On our last day in Galway Izzy insisted we go to a true Irish pub, one of the ones with the name you can’t even begin to pronounce. We went to Taig Choili, whose name is pronounced using none of the sounds the letters imply. We sat between a few college students speaking in Gaelic and some older fishermen weather-worn from the day. In the background, a band of four played traditional Irish folk music. The tempo was upbeat and the atmosphere was fun until finally, at closing, everyone began to go silent. Once the pub was still a man began to sing, solemnly, acapella, the Loch Tay Boat Song.
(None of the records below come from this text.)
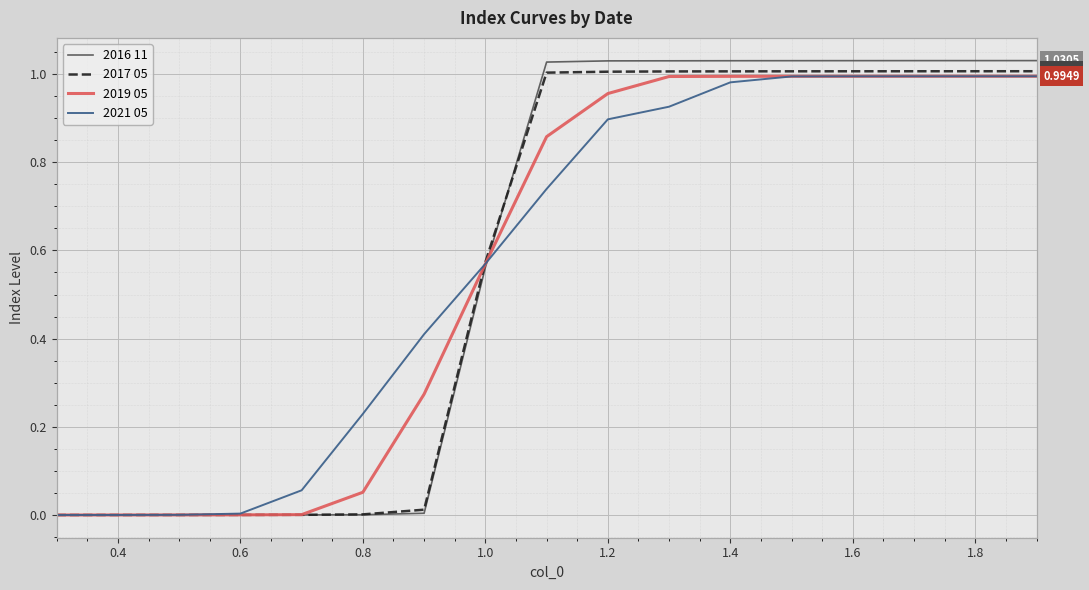

True or false: 2016 11 and 2017 05 cross at least once.

True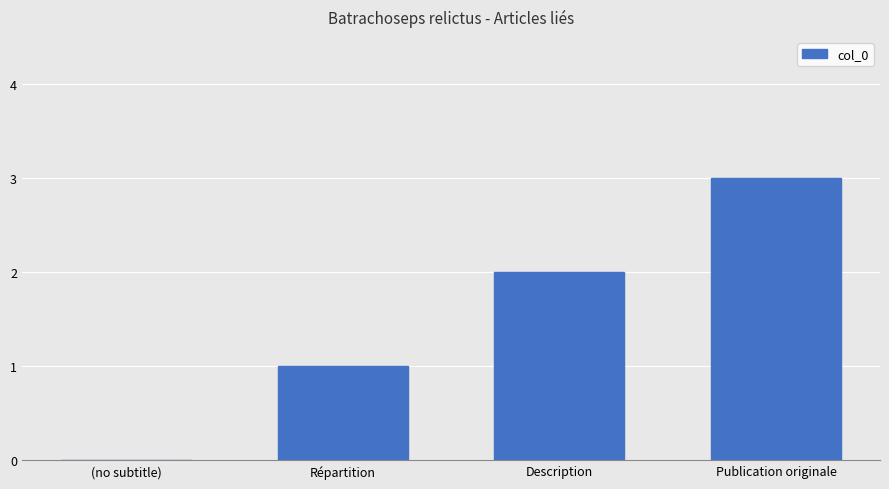

Is it true that the value at (no subtitle) is 1?

False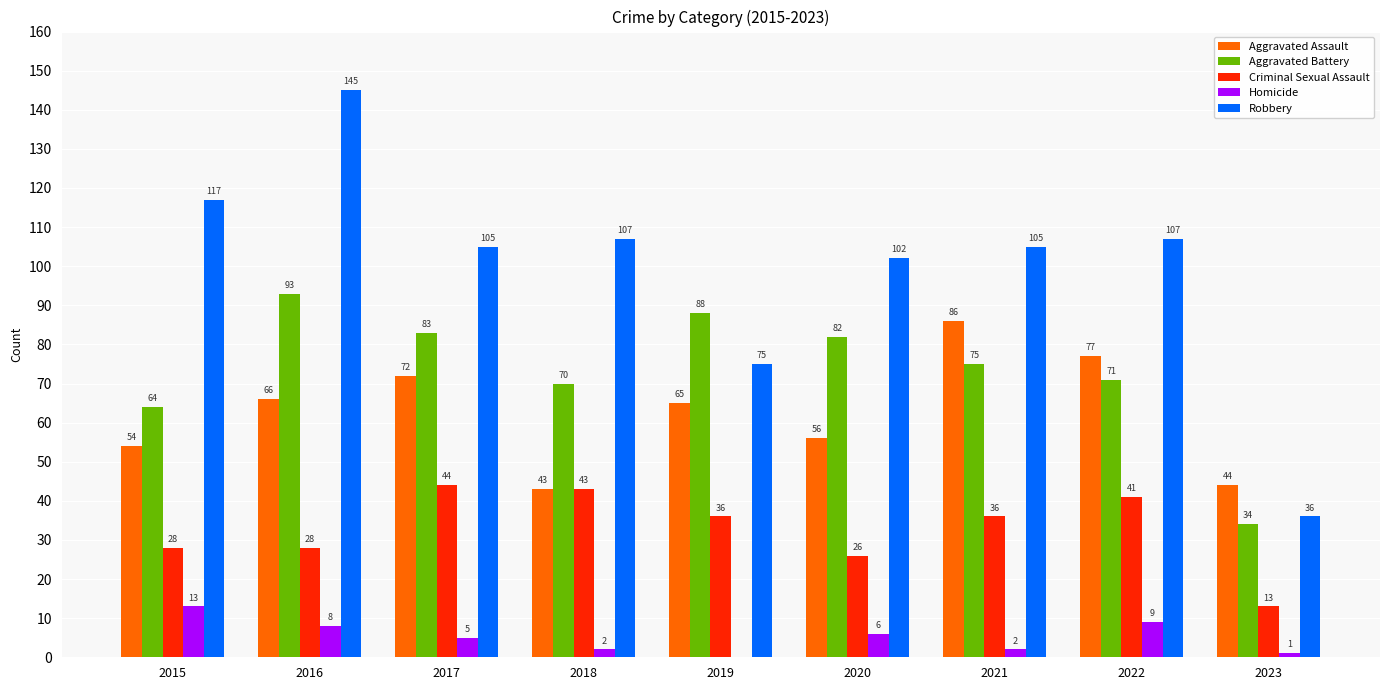

How many categories are shown in the chart?

9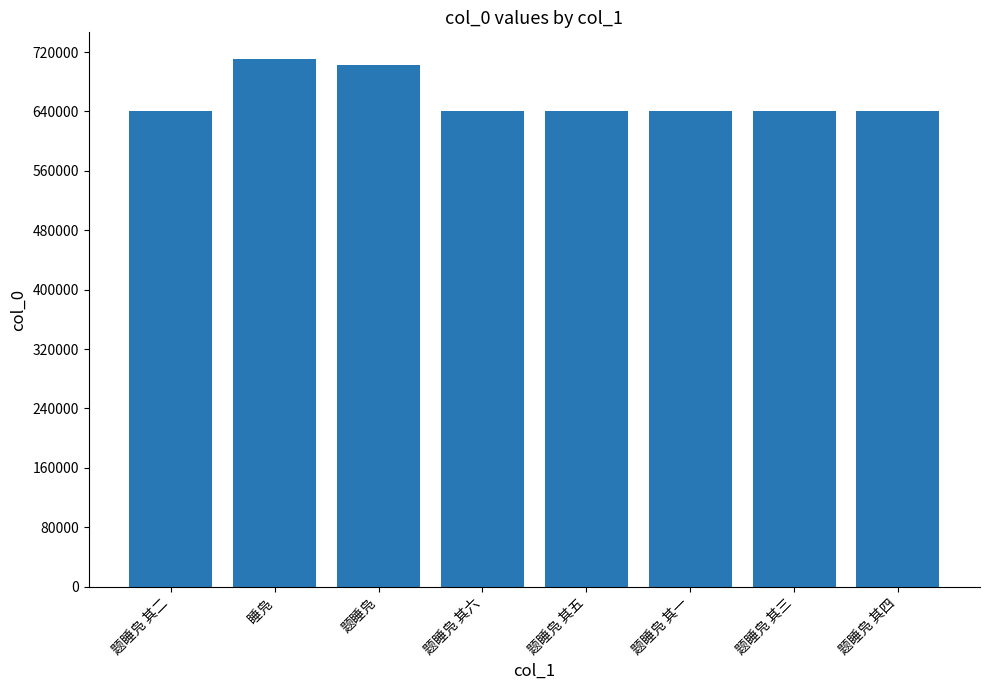

Which category has the highest value across all series?

睡凫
It’s a mournful song about the coming end of a relationship, sung by a fisherman rowing home over the waters of Loch Tay. His words mingle the land and his love together into one personage, both the Loch and his lady bidding him leave. Despite the hardship, both have given him leaving is a tearful thing.

The night, moving in the unpredictable way that traveling nights do, catapulted us from the pub to a club, with soused dancing and flirtation in brogue. My American accent elicited questions from many a girl about my opinions on American politics: “our politics are so boring! But yours is like reality television!” And Ireland’s favorite American reality-TV star? Bernie Sanders. After mentioning his name the group of five Irish politics and history majors all screamed like fangirls. One leaned over to me and whispered, “the Irish love Bernie.”

The next morning was spent walking the piers, listening to the gulls in a solemn, conclusory manner. We struggled to find a place to eat our last lunch together, one that both of us could enjoy. But the struggle just made me smile. We caught the train to Dublin, barely, all the Covid paperwork stamped and approved for me to fly out the following morning.

We stayed at a posh hotel in a Dublin slum for cheap, where our driver cautioned carefulness if we go out at night. “Lots of druggies. It wasn’t always this way, but Dublin is changing. Everythings changing.” 

I left early the following morning with not quite an Irish goodbye, just a quick kiss and drowsy hug at 5am. The plane took me through grey clouds with little holes framing vistas of verdant green, with lots of sheep and cows texturing the land like specks of the dark grey, often black sand that circumscribes the country. But, as always, sand gives way to the ocean, and soon verdant green view faded to the deep grey-green waters of the northern Atlantic.

Perhaps what compels a young man to go to Ireland is its fruitfulness even in hardship. Or perhaps it is just love of a foreign thing, of a new experience. Perhaps he goes just for the desire to be and give and get and not sleep alone. Perhaps he thinks that going will give him the clues to solve the puzzle of the strange attraction. All I know is that he goes, and leaving is a tearful thing.